Pure bliss. It really is just the perfect blues amp. Very warm and round cleans, with just the right amount of grit when you dig in. When you can plug in to an amp and get a killer sound without any twiddling, you know you’re on to a keeper. That’s what this is. Great tone on just about any settings with every guitar I’ve run through it. The true presence control is a really fantastic feature that dials high end and sparkle back into the amp, and a much more useful control than the bright switches in later black and silverface models. These came stock with solid state rectifiers, so are less spongy and saggy. I’ve had a tube rectifier modded into mine which is pretty easy and nonintrusive, but that’s all personal preference.
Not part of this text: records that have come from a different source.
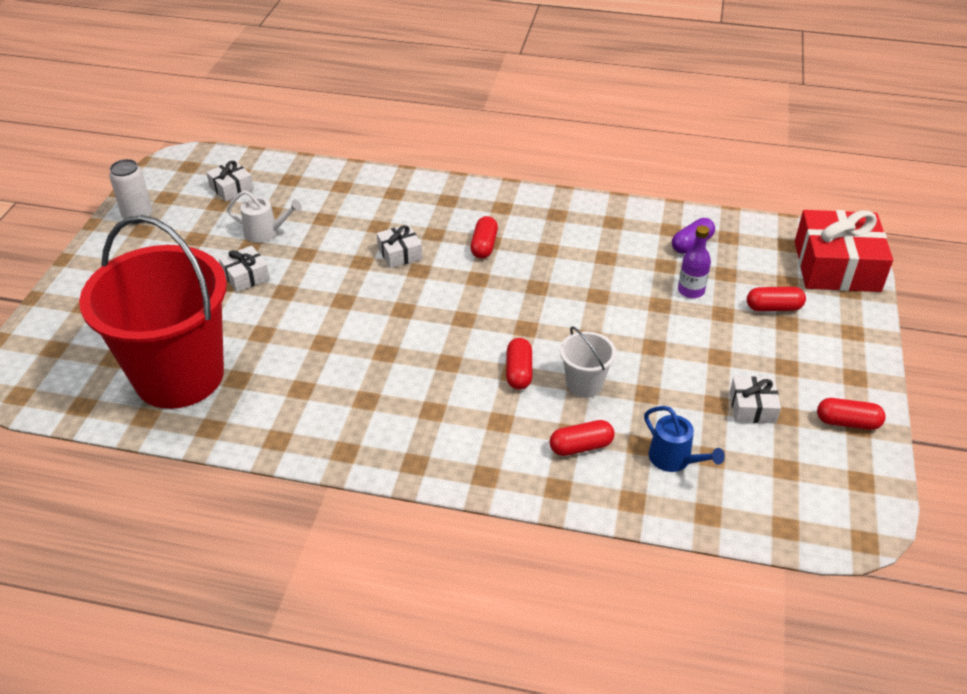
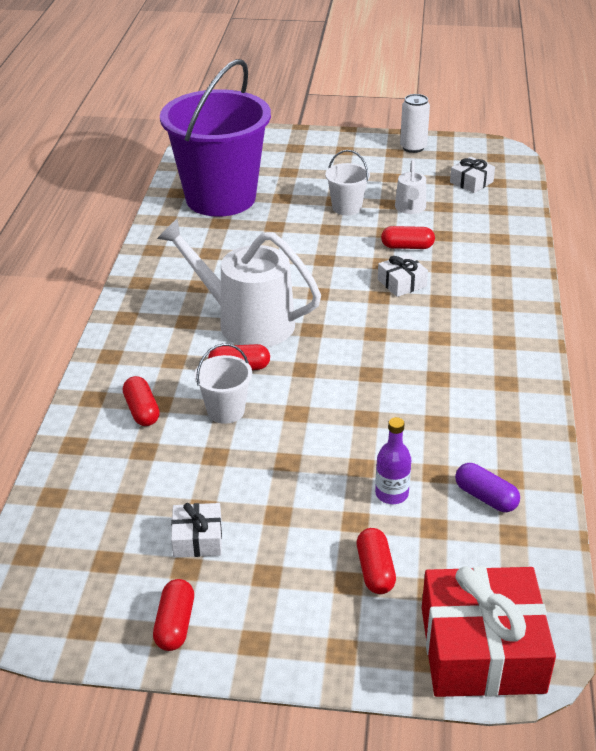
camera: 85 degrees right, 5 degrees down
red bucket [79,215,227,409] -> purple bucket [160,59,271,217]
white gift [219,246,270,292] -> white bucket [325,150,370,216]
red capsule [470,216,498,259] -> red capsule moved to [381,226,435,249]
blue watering can [644,406,725,472] -> none
none -> white watering can [157,218,321,347]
If you can find one of these at a decent price, hold on to it. The blonde head was a transitional model between the tweed 4x10 and the blackface head, only made for a few years (mine is a ’63). It is somewhat of a sleeper model, though steadily gaining in popularity. Blonde Bassmans (men?) aren’t quite as expensive as other amps from that era. If you still find it out of your price range, the black face era amps are excellent, and run in the range of 5-600 USD. Another option is the Bassman channel on the newer production super-sonic.
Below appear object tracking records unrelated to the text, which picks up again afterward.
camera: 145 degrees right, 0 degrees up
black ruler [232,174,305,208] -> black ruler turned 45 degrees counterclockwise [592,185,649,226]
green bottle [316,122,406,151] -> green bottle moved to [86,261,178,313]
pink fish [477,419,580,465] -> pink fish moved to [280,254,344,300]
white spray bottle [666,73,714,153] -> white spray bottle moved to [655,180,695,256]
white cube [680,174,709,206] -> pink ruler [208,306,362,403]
This is my favorite amp for warm cleans, and I recommend it highly.
The Fender Bassman Amp Blonde 1963 is a tube based bass guitar amplifier head. It has two channels - one that is labeled 'bass instrument' and one is 'normal', even though both are designed for bass guitar. Each channel has two 1/4 inch inputs and there is a connection in the back to send the head to a bass cabinet. It also has both a power switch and stand by switch in the back.
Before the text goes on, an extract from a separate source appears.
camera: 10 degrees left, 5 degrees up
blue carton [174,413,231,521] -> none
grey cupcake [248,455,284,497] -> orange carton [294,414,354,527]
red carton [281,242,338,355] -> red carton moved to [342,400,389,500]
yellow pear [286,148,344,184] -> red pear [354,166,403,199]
The make up of the Fender Bassman Amp Blonde 1963 isn't too hard to get accustomed to as it has somewhat standard parameters. Each channel has knobs for volume, treble, and bass, and there is also a presence knob all the way on the right that applies to both of the channels. As you can probably tell, this is just about as basic as parameters as it gets when it comes to an amp, but in this case it is definitely enough as the amp sounds great even before you tweak. Since this is a vintage amp, the manual is long gone but it is easy enough to use that you don't need one.
The sounds that you get with the Fender Bassman Amp Blonde 1963 are pretty incredible. You can get a really full sound regardless of what cabinet you are using and even sounds great if you only use the amp head for recording. Even though there aren't a ton of parameters, volume, treble, bass and presence are really all that you need because this amp has a great inherent tone. I wouldn't recommend using this for anything other than bass guitar, although I know that some people use this for guitar. You get a really full bass tone while using this amp head and it should be used for that and nothing else.
I only recently got the chance to use the Fender Bassman Amp Blonde 1963 and I'm really glad that I am now able to use it as it is truly a great sounding bass guitar amp. I have only used it for recording but it is suitable for any sort of use. Since this is a vintage amp they aren't cheap and while I wouldn't say that they are hard to come by, you will have to do a bit of searching to get one in good shape. If you are looking for one of the better bass guitar amp heads made, the Fender Bassman Amp Blonde 1963 is a great place to start.